▶ [Information]:
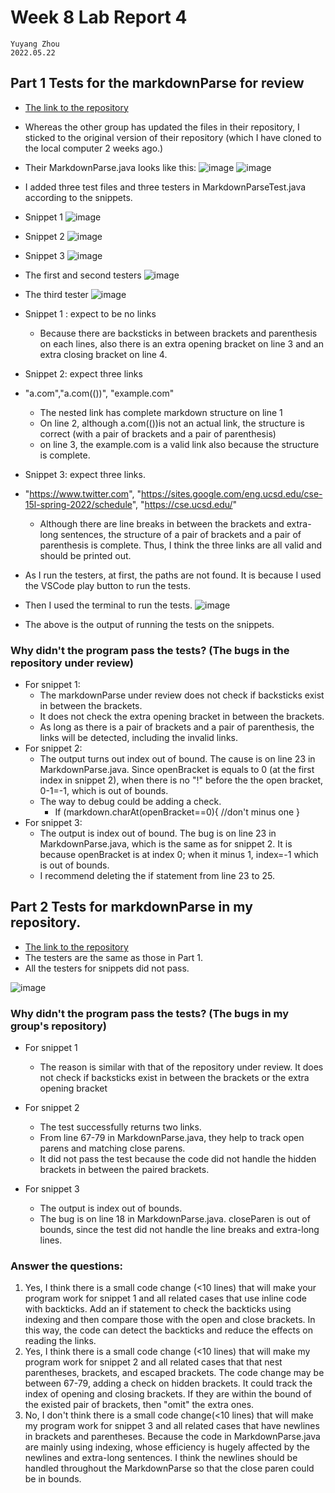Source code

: # Week 8 Lab Report 4
    Yuyang Zhou
    2022.05.22


## Part 1 Tests for the markdownParse for review
* [The link to the repository](https://github.com/jina-leemon/markdown-parser.git)

* Whereas the other group has updated the files in their repository, I sticked to the original version of their repository (which I have cloned to the local computer 2 weeks ago.)
* Their MarkdownParse.java looks like this:
![image](rep_rev1.jpeg)
![image](rep_rev2.jpeg)

* I added three test files and three testers in MarkdownParseTest.java according to the snippets.
* Snippet 1
![image](snippet1.jpeg)
* Snippet 2
![image](snippet2.jpeg)
* Snippet 3
![image](snippet3.jpeg)

* The first and second testers
![image](st12.jpeg)
* The third tester
![image](snippet3T.jpeg)

* Snippet 1 : expect to be no links
    *  Because there are backsticks in between brackets and parenthesis on each lines, also there is an extra opening bracket on line 3 and an extra closing bracket on line 4. 
* Snippet 2: expect three links
*  "a.com","a.com(())", "example.com"
    * The nested link has complete markdown structure on line 1
    * On line 2, although a.com(())is not an actual link, the structure is correct (with a pair of brackets and a pair of parenthesis)
    * on line 3, the example.com is a valid link also because the structure is complete.
* Snippet 3: expect three links.
* "https://www.twitter.com", "https://sites.google.com/eng.ucsd.edu/cse-15l-spring-2022/schedule", "https://cse.ucsd.edu/"   

    * Although there are line breaks in between the brackets and extra-long sentences, the structure of a pair of brackets and a pair of parenthesis is complete. Thus, I think the three links are all valid and should be printed out.


* As I run the testers, at first, the paths are not found. It is because I used the VSCode play button to run the tests.
* Then I used the terminal to run the tests.
![image](reviewfailure.jpeg)
* The above is the output of running the tests on the snippets.

### Why didn't the program pass the tests? (The bugs in the repository under review)

* For snippet 1:
    * The markdownParse under review does not check if backsticks exist in between the brackets.
    * It does not check the extra opening bracket in between the brackets.
    * As long as there is a pair of brackets and a pair of parenthesis, the links will be detected, including the invalid links.
* For snippet 2:
    * The output turns out index out of bound. The cause is on line 23 in MarkdownParse.java. Since openBracket is equals to 0 (at the first index in snippet 2), when there is no "!" before the the open bracket, 0-1=-1, which is out of bounds. 
    * The way to debug could be adding a check. 
        * If (markdown.charAt(openBracket==0){
            //don't minus one
        } 
* For snippet 3:
    * The output is index out of bound. The bug is on line 23 in MarkdownParse.java, which is the same as for snippet 2. It is because openBracket is at index 0; when it minus 1, index=-1 which is out of bounds.
    * I recommend deleting the if statement from line 23 to 25.

## Part 2 Tests for markdownParse in my repository.
* [The link to the repository](https://github.com/yuz120/markdown-parser.git)
* The testers are the same as those in Part 1. 
* All the testers for snippets did not pass.

![image](zijidetest.jpeg)

### Why didn't the program pass the tests? (The bugs in my group's repository)
* For snippet 1
    * The reason is similar with that of the repository under review. It does not check if backsticks exist in between the brackets or the extra opening bracket
   
* For snippet 2
    * The test successfully returns two links.
    * From line 67-79 in MarkdownParse.java, they help to track open parens and matching close parens.
    * It did not pass the test because the code did not handle the hidden brackets in between the paired brackets.
* For snippet 3
    * The output is index out of bounds. 
    * The bug is on line 18 in MarkdownParse.java. closeParen is out of bounds, since the test did not handle the line breaks and extra-long lines.

### Answer the questions:
1. Yes, I think there is a small code change (<10 lines) that will make your program work for snippet 1 and all related cases that use inline code with backticks. Add an if statement to check the backticks using indexing and then compare those with the open and close brackets. In this way, the code can detect the backticks and reduce the effects on reading the links.
2. Yes, I think there is a small code change (<10 lines) that will make my program work for snippet 2 and all related cases that that nest parentheses, brackets, and escaped brackets. The code change may be between 67-79, adding a check on hidden brackets. It could track the index of opening and closing brackets. If they are within the bound of the existed pair of brackets, then "omit" the extra ones. 
3. No, I don't think there is a small code change(<10 lines) that will make my program work for snippet 3 and all related cases that have newlines in brackets and parentheses. Because the code in MarkdownParse.java are mainly using indexing, whose efficiency is hugely affected by the newlines and extra-long sentences. I think the newlines should be handled throughout the MarkdownParse so that the close paren could be in bounds.




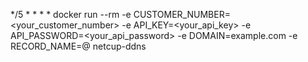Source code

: */5 * * * * docker run --rm -e CUSTOMER_NUMBER=<your_customer_number> -e API_KEY=<your_api_key> -e API_PASSWORD=<your_api_password> -e DOMAIN=example.com -e RECORD_NAME=@ netcup-ddns
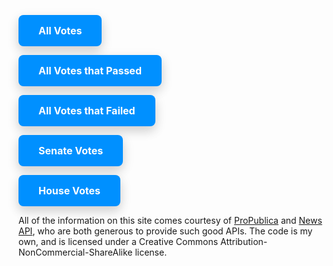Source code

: 
<a style="background-color: #0090ff; border: none; color: white; padding: 15px 32px; text-align: center; font-weight: bold; text-decoration: none; display: inline-block; margin-left: auto; margin-right: auto; font-size: 16px; border-radius: 8px; box-shadow: 0 8px 16px 0 rgba(0,0,0,0.1), 0 6px 20px 0 rgba(0,0,0,0.1);" href="https://csheldonhess.github.io/reporting-on-congress/reverse_chronological.html">All Votes</a>

<a style="background-color: #0090ff; border: none; color: white; padding: 15px 32px; text-align: center; font-weight: bold; text-decoration: none; display: inline-block; margin-left: auto; margin-right: auto;  font-size: 16px; border-radius: 8px; box-shadow: 0 8px 16px 0 rgba(0,0,0,0.1), 0 6px 20px 0 rgba(0,0,0,0.1);" href="https://csheldonhess.github.io/reporting-on-congress/passed.html">All Votes that Passed</a>

<a style="background-color: #0090ff; border: none; color: white; padding: 15px 32px; text-align: center; font-weight: bold; text-decoration: none; display: inline-block; margin-left: auto; margin-right: auto;  font-size: 16px; border-radius: 8px; box-shadow: 0 8px 16px 0 rgba(0,0,0,0.1), 0 6px 20px 0 rgba(0,0,0,0.1);" href="https://csheldonhess.github.io/reporting-on-congress/failed.html">All Votes that Failed</a>

<a style="background-color: #0090ff; border: none; color: white; padding: 15px 32px; text-align: center; font-weight: bold; text-decoration: none; display: inline-block; margin-left: auto; margin-right: auto;  font-size: 16px; border-radius: 8px; box-shadow: 0 8px 16px 0 rgba(0,0,0,0.1), 0 6px 20px 0 rgba(0,0,0,0.1);" href="https://csheldonhess.github.io/reporting-on-congress/senate.html">Senate Votes</a>

<a style="background-color: #0090ff; border: none; color: white; padding: 15px 32px; text-align: center; font-weight: bold; text-decoration: none; display: inline-block; margin-left: auto; margin-right: auto;  font-size: 16px; border-radius: 8px; box-shadow: 0 8px 16px 0 rgba(0,0,0,0.1), 0 6px 20px 0 rgba(0,0,0,0.1);" href="https://csheldonhess.github.io/reporting-on-congress/house.html">House Votes</a>


All of the information on this site comes courtesy of [ProPublica](https://www.propublica.org/) and [News API](https://newsapi.org/), who are both generous to provide such good APIs. The code is my own, and is licensed under a Creative Commons Attribution-NonCommercial-ShareAlike license.
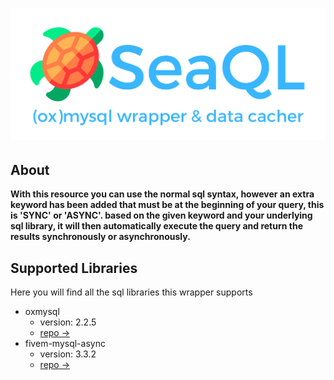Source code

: <h1 align="center">
  <img src="https://github.com/5m1Ly/SeaQL/blob/production/img/seaql-banner-trans.png">
</h1>

## About
<strong>With this resource you can use the normal sql syntax, however an extra keyword has been added that must be at the beginning of your query, this is 'SYNC' or 'ASYNC'. based on the given keyword and your underlying sql library, it will then automatically execute the query and return the results synchronously or asynchronously.</strong>

## Supported Libraries
Here you will find all the sql libraries this wrapper supports
- oxmysql
	- version: 2.2.5
	- [repo ->](https://github.com/overextended/oxmysql)
- fivem-mysql-async
	- version: 3.3.2
	- [repo ->](https://github.com/brouznouf/fivem-mysql-async)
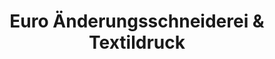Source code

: ---
title: "Euro Änderungsschneiderei & Textildruck"
url: /hamburg/euro-aenderungsschneiderei-und-textildruck/
shop: Allgemein
---
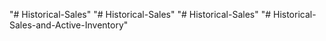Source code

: "# Historical-Sales" 
"# Historical-Sales" 
"# Historical-Sales" 
"# Historical-Sales-and-Active-Inventory" 
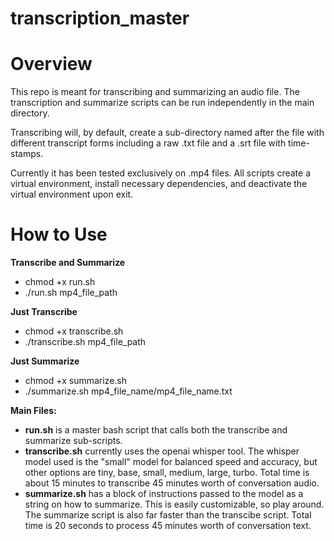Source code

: # transcription_master

# Overview
This repo is meant for transcribing and summarizing an audio file. The transcription and summarize scripts can be run independently in the main directory. 

Transcribing will, by default, create a sub-directory named after the file with different transcript forms including a raw .txt file and a .srt file with time-stamps.

Currently it has been tested exclusively on .mp4 files. All scripts create a virtual environment, install necessary dependencies, and deactivate the virtual environment upon exit.

# How to Use
**Transcribe and Summarize**
- chmod +x run.sh
- ./run.sh mp4_file_path

**Just Transcribe**
- chmod +x transcribe.sh
- ./transcribe.sh mp4_file_path

**Just Summarize**
- chmod +x summarize.sh
- ./summarize.sh mp4_file_name/mp4_file_name.txt

**Main Files:**
- **run.sh** is a master bash script that calls both the transcribe and summarize sub-scripts.
- **transcribe.sh** currently uses the openai whisper tool. The whisper model used is the "small" model for balanced speed and accuracy, but other options are tiny, base, small, medium, large, turbo. Total time is about 15 minutes to transcribe 45 minutes worth of conversation audio.
- **summarize.sh** has a block of instructions passed to the model as a string on how to summarize. This is easily customizable, so play around. The summarize script is also far faster than the transcibe script. Total time is 20 seconds to process 45 minutes worth of conversation text.
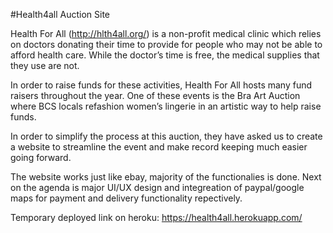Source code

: #Health4all Auction Site

Health For All (http://hlth4all.org/) is a non-profit medical clinic which relies on doctors donating their time to provide for people who may not be able to afford health care. While the doctor’s time is free, the medical supplies that they use are not.

In order to raise funds for these activities, Health For All hosts many fund raisers throughout the year. One of these events is the Bra Art Auction where BCS locals refashion women’s lingerie in an artistic way to help raise funds.

In order to simplify the process at this auction, they have asked us to create a website to streamline the event and make record keeping much easier going forward.

The website works just like ebay, majority of the functionalies is done. Next on the agenda is major UI/UX design and integreation of paypal/google maps for payment and delivery functionality repectively. 

Temporary deployed link on heroku: https://health4all.herokuapp.com/
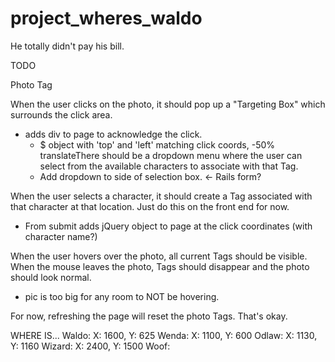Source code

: project_wheres_waldo
====================

He totally didn't pay his bill.


TODO

Photo Tag

When the user clicks on the photo, it should pop up a "Targeting Box" which surrounds the click area.
  - adds div to page to acknowledge the click.
    - $ object with 'top' and 'left' matching click coords, -50% translateThere should be a dropdown menu where the user can select from the available characters to associate with that Tag.
    - Add dropdown to side of selection box. <- Rails form?

When the user selects a character, it should create a Tag associated with that character at that location. Just do this on the front end for now.
  - From submit adds jQuery object to page at the click coordinates (with character name?)

When the user hovers over the photo, all current Tags should be visible. When the mouse leaves the photo, Tags should disappear and the photo should look normal.
  - pic is too big for any room to NOT be hovering.

For now, refreshing the page will reset the photo Tags. That's okay.

WHERE IS...
  Waldo: X: 1600, Y: 625
  Wenda: X: 1100, Y: 600
  Odlaw: X: 1130, Y: 1160
  Wizard: X: 2400, Y: 1500
  Woof:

▶ [Problem description]:
Search the data for the string "Historical" and copy every line where it appears.

▶ [Exercise result]:
: "# Historical-Sales" 
"# Historical-Sales" 
"# Historical-Sales" 
"# Historical-Sales-and-Active-Inventory" 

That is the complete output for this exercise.